T-square electric resistivity and its thermal counterpart in RuO$_2$

Abstract

We present a study of low-temperature electric and thermal transport in RuO$_2$, a metallic oxide which has attracted much recent attention. Careful scrutiny of electric resistivity reveals a quadratic temperature dependence below $\sim$ 20 K undetected in previous studies of electronic transport in this material. The prefactor of this T$^2$ resistivity, given the electronic specific heat, corresponds to what is expected by the Kadowaki-Woods scaling. The variation of its amplitude across 4 different samples is negligible despite an eightfold variation of residual resistivity. There is also a T$^5$ resistivity due to scattering by phonons. By measuring thermal conductivity, $κ$, at zero field and at 12 T, we separated its electronic and the phononic components and found that the electronic component respects the Wiedemann-Franz law at zero temperature and deviates downward at finite temperature. The latter corresponds to a threefold discrepancy between the prefactors of the two (thermal and electric) T-square resistivities. Our results, establishing RuO$_2$ as a weakly correlated Fermi liquid, provide new input for the ongoing theoretical attempt to give a quantitative account of electron-electron scattering in metallic oxides starting from first principles.

Figures (4)

• Figure 1: Temperature-dependent resistivity of RuO$_2$. (a) Resistivity plotted on a log-log scale over the full temperature range.

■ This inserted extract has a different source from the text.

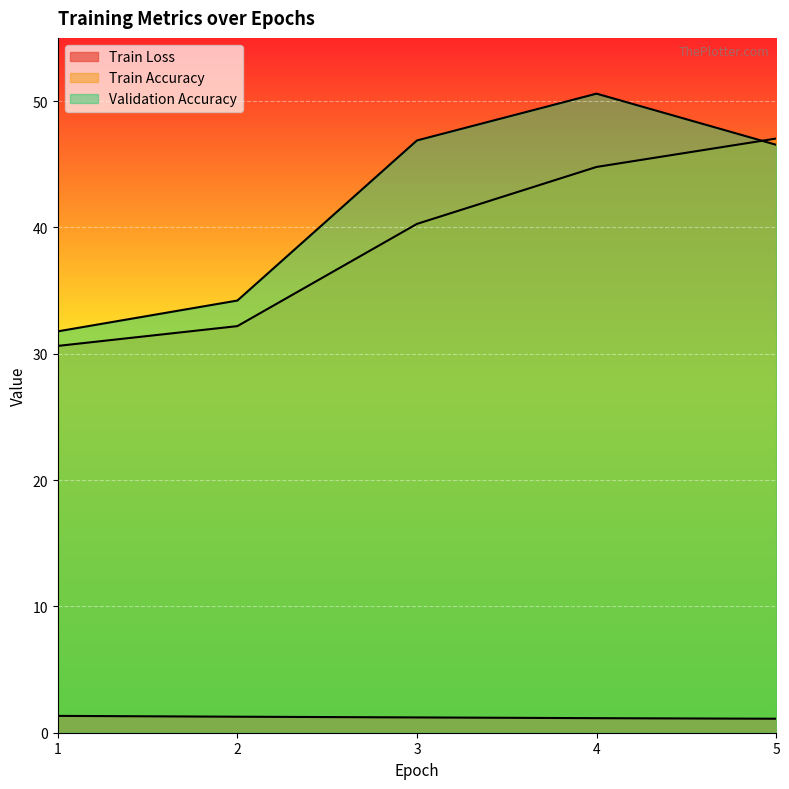

How many values in the Train Accuracy series are below 40?

2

The inset shows a linear scale. (b) Resistivity versus $T^2$ for samples S1-S3 below 30 K. Experimental data (open circles) can be fit to $\rho=\rho_0+A_2T^2$ (solid lines) below $\approx$ 20 K. An upward deviation indicates the predominance of a larger exponent at higher temperatures. (c) The subtracted resistivity $\delta\rho=\rho-\rho_0-A_2T^2$ plotted versus $T^5$ for samples S1-S3. Solid lines represent fits to $\delta \rho=A_5T^5$ below $\approx$ 40 K. A downward deviation is visible at higher temperatures.
• Figure 2: RuO$_2$ in Kadowaki-Woods plots. (a) The prefactor A$_2$ plotted as a function of fermionic specific heat $\gamma$ in a log-log scale. RuO$_2$: red circle (this work); data collected from tsujii2003: gray circle; semimetal WTe$_2$, WP$_2$ and Mogourgout2024electronic: orange inverted triangle. (b) The prefactor A$_2$ plotted as a function of Fermi temperature $E_F/k_B$ in a log-log scale. RuO$_2$: red circle(this work); data collected from BiOSe2020t: gray circle; BaSnO$_3$ film: purple open square; Bi$_2$O$_2$Se: pink open circle; Sr$_2$RuO$_4$: black pentagon; UPt$_3$, CeRu$_2$Si$_2$: green diamond; Bi$_{0.96}$Sb$_{0.04}$, graphite: brown open hexagon; SrTiO$_{3-\delta}$STOlin2015: blue square; semimetal Bi, Sb, Mo, WTe$_2$, WP$_2$gourgout2024electronic: orange inverted triangle. Most materials are located between the upper (Kadowaki-Woods) bound and the lower (Rice) bound (blue dots line).
• Figure 3: Temperature-dependent thermal conductivity of RuO$_2$ below 30 K.a Temperature-dependent thermal conductivity of RuO$_2$ plotted on log-log scale under 0 T (black circle) and 12 T (gray circle) magnetic field. b Temperature-dependence of $\Delta \kappa/T$ (blue circle) and $L_0\Delta \sigma$ (red open circle). $\Delta \kappa$ and $\Delta \sigma$ equal to $\kappa(0 T)-\kappa(12T)$ and $\sigma(0T)-\sigma(12T)$ respectively. Error bars caused by signal fluctuations and geometrical errors are shown in the figure. c Temperature-dependence of electronic (red triangle) and phononic (blue triangle) contributions to thermal conductivity in a log-log scale.
• Figure 4: Temperature dependence of electronic thermal resistivity$WT$ is defined as the inverse of $\kappa/T$. Normalized by $L_0$, it can be expressed in units of electric resistivity. Plotting it as function of T$^2$ reveals an intercept, due to scattering by impurities and a slope, due to e-e scattering.